FL0004
"PLASTIQUE"

DATELINE: OPEN WATER (4:04 AM, year unknown)

Fellow passengers, it’s another beautiful day in the Limoverse. Red-handed dawn knocks softly at our cabin door and tosses in the dead salmon sun. Fish again!

We unwind our night gauze and reach for our day gauze, nearly knocking over the cups of morning tea clattering with the waves. Foul smoke has been circling the deck for weeks, getting sallower and sallower against the long horizon; now it gathers and leers into our chamber, pressed against the porthole. Staring. Smoking. Sailors say it’s bad luck to look it in the eye. We glance to the gaps between floorboards and wrap our blindfolds once again.

When the cloth hits our skin its humid warmth leaps to every thread in the room: the creased bedsheets, the ancient rug, the tattered lace curtain tied around the door latch in place of a lock. On the lift of a rising wave it all condenses back on our brow in a single hot drip of the obvious: This isn’t our Limo. These aren’t even our breadcrumbs. We remember being on a beach...

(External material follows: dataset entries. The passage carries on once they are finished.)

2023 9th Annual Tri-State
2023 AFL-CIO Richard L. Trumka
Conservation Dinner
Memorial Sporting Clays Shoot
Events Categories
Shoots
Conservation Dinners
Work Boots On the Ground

We strain to see shapes but there’s only static, an oxblood haze filmed through shut eyes. We’re too close. No, we’re too far. Where are we anyway? Our hands travel to the flat edge of whatever passes for a mattress here, then consult the airspace beyond — landing on a worn metal handle, thin as a bird bone. The drawer opens. We hardly need the aid of sight to find the one toothed wire tucked within that’s meant to do nothing in the world but slice

The banana bread that won’t go away

And we draw it taut across the air, like a thousand times before. If our hands can hold still for just a minute, they might summon the impossible: the board rising to meet the blade, the marionette moon making the cut.